Stored dataset items:
================
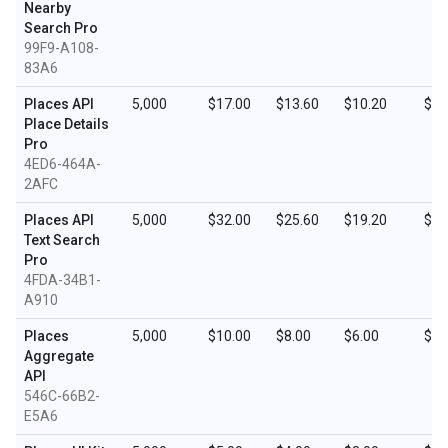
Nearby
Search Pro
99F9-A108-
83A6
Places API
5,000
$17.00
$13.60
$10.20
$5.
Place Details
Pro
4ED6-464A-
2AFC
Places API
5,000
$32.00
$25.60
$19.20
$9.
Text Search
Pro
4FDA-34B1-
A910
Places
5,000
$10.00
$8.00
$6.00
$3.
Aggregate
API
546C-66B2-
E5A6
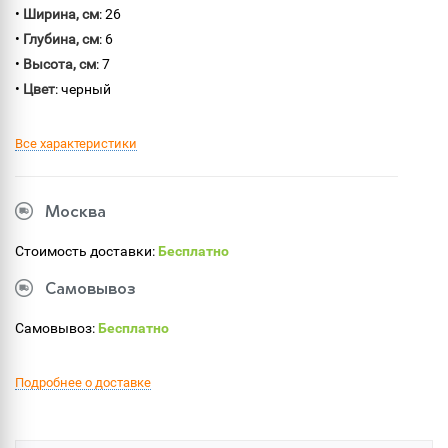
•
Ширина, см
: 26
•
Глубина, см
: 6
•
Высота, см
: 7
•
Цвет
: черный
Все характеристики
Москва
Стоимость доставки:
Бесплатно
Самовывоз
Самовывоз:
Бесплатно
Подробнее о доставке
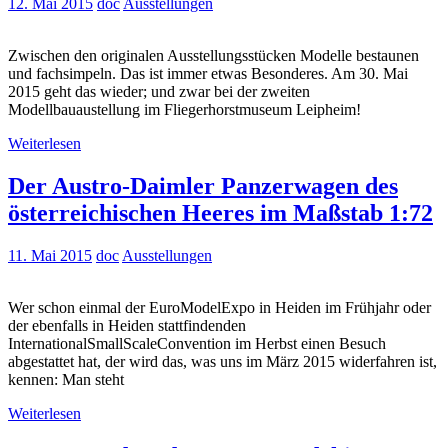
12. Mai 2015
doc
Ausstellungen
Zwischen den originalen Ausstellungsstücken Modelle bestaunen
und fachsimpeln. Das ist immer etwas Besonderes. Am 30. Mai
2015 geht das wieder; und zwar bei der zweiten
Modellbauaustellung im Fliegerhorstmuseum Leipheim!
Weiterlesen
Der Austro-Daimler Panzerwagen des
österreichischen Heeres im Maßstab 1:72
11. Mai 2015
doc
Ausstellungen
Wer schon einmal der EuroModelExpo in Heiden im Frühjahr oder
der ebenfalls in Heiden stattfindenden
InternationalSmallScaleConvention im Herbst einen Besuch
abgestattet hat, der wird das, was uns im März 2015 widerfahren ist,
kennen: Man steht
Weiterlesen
================
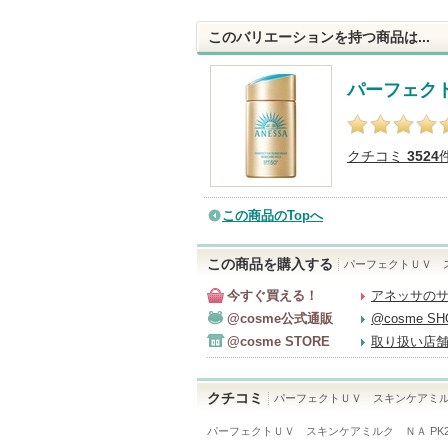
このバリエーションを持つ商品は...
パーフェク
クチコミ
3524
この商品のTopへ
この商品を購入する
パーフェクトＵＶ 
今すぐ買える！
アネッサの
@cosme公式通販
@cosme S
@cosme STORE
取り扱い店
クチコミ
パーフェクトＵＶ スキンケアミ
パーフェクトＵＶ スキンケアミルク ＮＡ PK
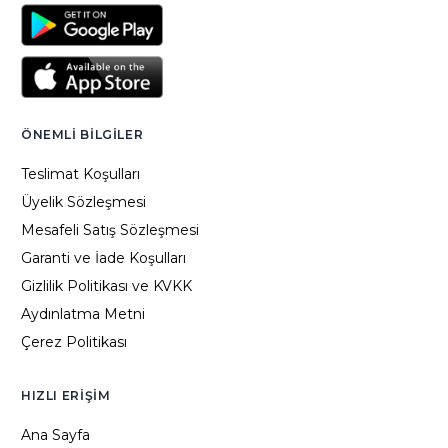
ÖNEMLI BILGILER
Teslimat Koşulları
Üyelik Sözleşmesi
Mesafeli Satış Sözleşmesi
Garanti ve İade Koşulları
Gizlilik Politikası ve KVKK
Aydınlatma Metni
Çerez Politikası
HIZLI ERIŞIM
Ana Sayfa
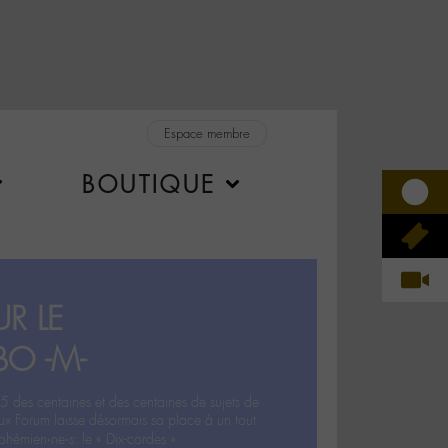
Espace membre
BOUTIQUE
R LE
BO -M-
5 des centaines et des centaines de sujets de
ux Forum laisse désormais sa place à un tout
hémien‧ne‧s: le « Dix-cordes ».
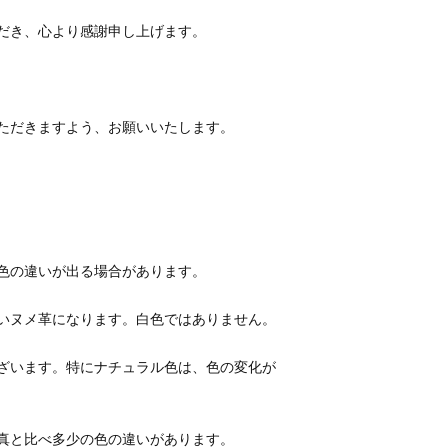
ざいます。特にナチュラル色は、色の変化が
================
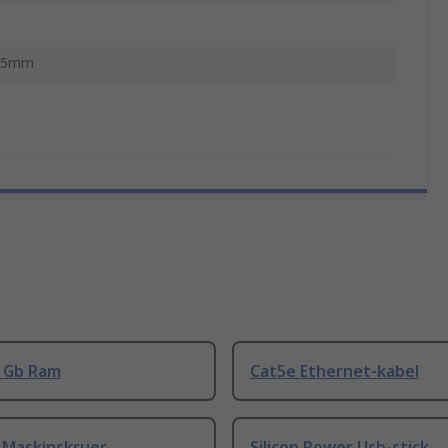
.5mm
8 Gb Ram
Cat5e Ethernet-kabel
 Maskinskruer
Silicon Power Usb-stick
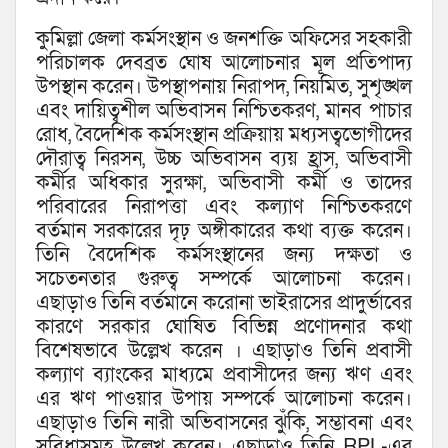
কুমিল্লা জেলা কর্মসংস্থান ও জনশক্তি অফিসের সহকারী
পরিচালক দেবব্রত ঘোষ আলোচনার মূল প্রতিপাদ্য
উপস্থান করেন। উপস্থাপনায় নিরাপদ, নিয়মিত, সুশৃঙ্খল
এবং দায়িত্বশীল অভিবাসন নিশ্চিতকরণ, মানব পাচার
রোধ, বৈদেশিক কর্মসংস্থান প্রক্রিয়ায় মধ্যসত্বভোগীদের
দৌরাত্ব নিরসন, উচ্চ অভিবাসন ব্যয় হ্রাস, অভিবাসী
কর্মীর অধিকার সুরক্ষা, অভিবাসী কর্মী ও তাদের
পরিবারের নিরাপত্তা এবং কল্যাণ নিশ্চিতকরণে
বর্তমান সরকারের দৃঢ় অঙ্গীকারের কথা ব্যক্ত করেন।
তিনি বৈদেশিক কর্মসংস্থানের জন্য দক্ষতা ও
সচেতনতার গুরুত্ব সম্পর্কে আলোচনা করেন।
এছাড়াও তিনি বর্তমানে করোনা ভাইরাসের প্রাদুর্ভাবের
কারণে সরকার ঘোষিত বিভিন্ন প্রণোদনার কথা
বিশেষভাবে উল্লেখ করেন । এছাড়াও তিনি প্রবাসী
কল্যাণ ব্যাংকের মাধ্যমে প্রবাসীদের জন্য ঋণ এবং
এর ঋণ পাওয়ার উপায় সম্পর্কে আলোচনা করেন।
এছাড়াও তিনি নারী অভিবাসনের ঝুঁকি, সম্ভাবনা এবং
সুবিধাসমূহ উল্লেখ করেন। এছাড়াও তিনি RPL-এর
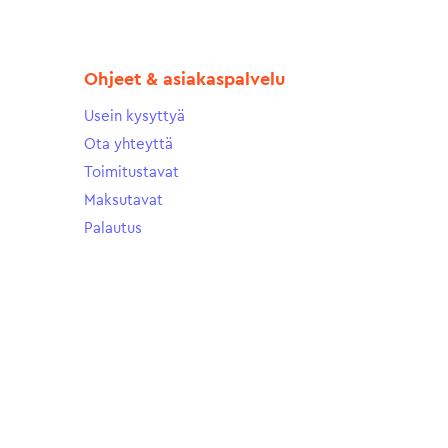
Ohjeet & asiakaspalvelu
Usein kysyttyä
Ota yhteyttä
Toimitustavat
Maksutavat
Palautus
================
▸ Problem details: Quote word for word only the lines above from the one containing "Espace membre" through the one containing "ざいます。特にナチュラル色は、色の変化が". Pictures stay out of your copy.

▸ Solution to this exercise:
Espace membre
BOUTIQUE
R LE
BO -M-
5 des centaines et des centaines de sujets de
ux Forum laisse désormais sa place à un tout
hémien‧ne‧s: le « Dix-cordes ».
ざいます。特にナチュラル色は、色の変化が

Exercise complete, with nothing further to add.